Go on spill it all out Sarah. I prefer to know what people really think of me than a sly act pretending they “like” me while they slyly try and manipulate me because their entire existence is centred around JC and the games people play in JC.
But ultimately the reason why you are so pissed off about it is that I have just publicly rejected you and you don’t do rejection very well do you. I honestly hope you don’t think I find you attractive sexually in any way because I quite simple don’t.
I’m lovely, if you do not fancy me you are either blind or prefer a male member waking you up at night.
pml
ouchy burn
you dont fancy me?
im not sure how i will cope knowing that
I mean my ego is heeeeuge
A man on this whole entire planet who does not wish to poke me?
Well fck this, im slamming doors and losing my shit.
talk to the hand.
jumping up and down frothing at the mouth
how very dare you.
Ive not felt this rejected and scorned since never.
Maybe if i sit outside your house for two weeks in the rain you will reconsider?
I live in hope xxxxxxxxxxxxxxxxxxxxxxxxxxxxxxxxxxxxxxxxxxxxxxxxxxxxxxxxxxxxxxxxxxxxxxxxxxxxxxxxxxxxxxxxxxxxxxxxxxxxxxxxxxxxxx………………………………………………………………………………………….#
we dont say good bye – til we meet again – when you water your rose bush and find me camped out in your shed, im not weird i am just in love x
Its a well known fact me and Ge dont get on but Mizzy its strange how many people on here think your behind all of the shit with your puppets.You might not be doing it but you pull the strings for it to be done then plead im the victim.
Somer how can I possibly be the victim when I’m fully loaded with wall to wall puppets?
I felt ugly and nasty when I woke up this morning, now I feel like a sexy vibrant man eating puppateir of men whipping their naked bottoms and shouting ‘you will go in JC and do what for mummy?’. mmmmmm so hot right now.
I don’t think its even possible for you to be even more than the dickhead you are right now.
Now do my washing up and bring me a leg of lamb with mint sauce there’s a good puppet x
I have no doubts whatsoever that this will again become the norm from you.
I also have no doubts whatsoever that nothing I type or say to you will get through that alcohol damaged thought process of yours and I have absolutely no intention of tolerating you and your alcohol fueled rants anymore.
lol you did this with jamie too pml
you try to belittle people who drink mainly women by suggesting you never drink and are somehow ‘better’ than us
are you trying to undermine my credibility here?
by trying to undermine it you are admitting i have some
Do you think you will gain popularity by turning on me and ‘calling me out’ on things that are not even true?
You are the one trying to manipulate chatters here not me.
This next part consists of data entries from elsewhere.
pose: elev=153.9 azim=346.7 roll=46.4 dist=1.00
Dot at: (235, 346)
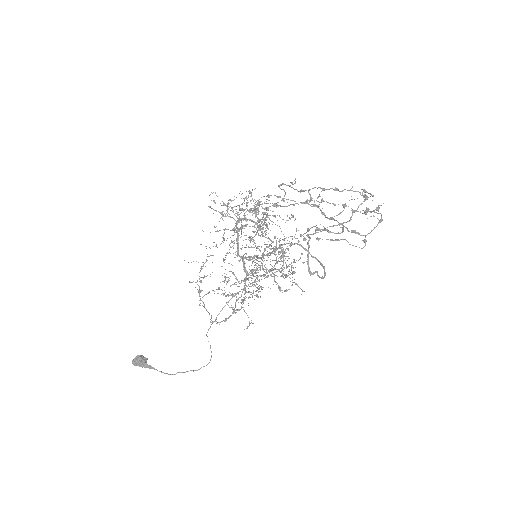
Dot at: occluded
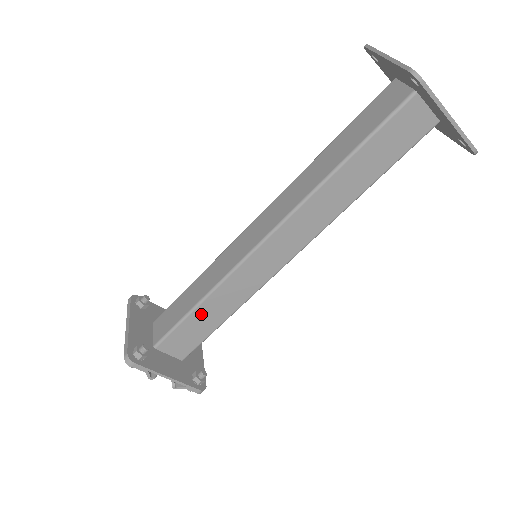
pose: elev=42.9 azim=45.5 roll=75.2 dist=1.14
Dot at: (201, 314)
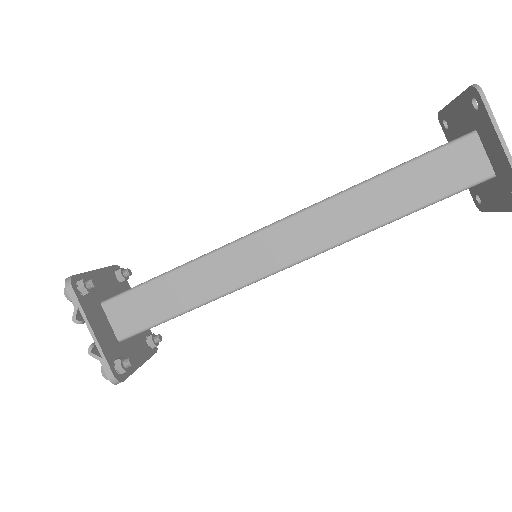
Dot at: (169, 285)
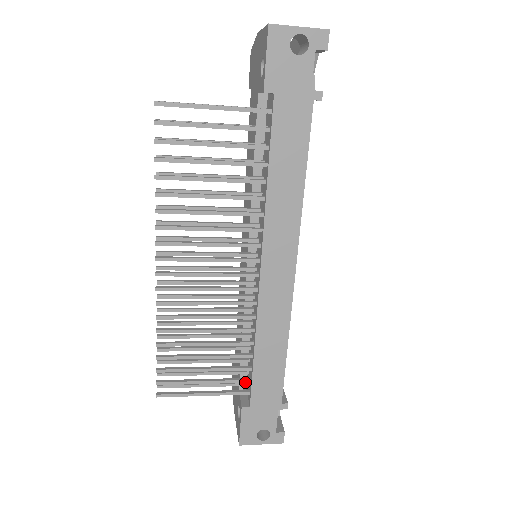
Unlike you I do not long for the respect of people I dont even know. The stupid people with no brain will decided I am in the wrong but don’t try to kid the ones who actually have a brain.
You are trying so hard to be strategic but you have no idea.
Whatever, i have poppadoms and mango chutney
‘disgrace me’ whilst i laugh and eat my poppadoms.
All so complicated. I googled what you typed GE and I am still confused. I literally have no idea what you are talking about. Are you saying that hairy animals get hot? Are you saying that very old people should not move pots about? Janeypoo could you explain what he means? I’ve no idea. Anyone’s assistance right now would be good. The heat has got into my head. Janeypoo a few pearls of wisdom could really sort me out right now. GE talks about poor doggies paws on hot pavements is it the same for guinea pigs? cos mines got his packed lunch in his bumbag and im a good mumma cos hes got his shades on and a stick of celery behind his left ear. GE please could you dumb your posts down, I am sure I am not the only one here to find all your very long words far too complicated to fathom. oh another tip – wearing pastel shades may deflect the sun. And don’t leave animals in your car on these hot summer days. Yeah – been at the goggle again. Its ok no one has noticed. You al fink i is brainy.
I bet she will come to regret typing that rude disrepectful shite to me.
ohhhhhhh no i was joking
so sorry i was taking the pee out of thingie.
oh that pissed you off?
hey it was obvious i was joking surely?
the celery behind the guinea pigs ear was not a dead giveaway?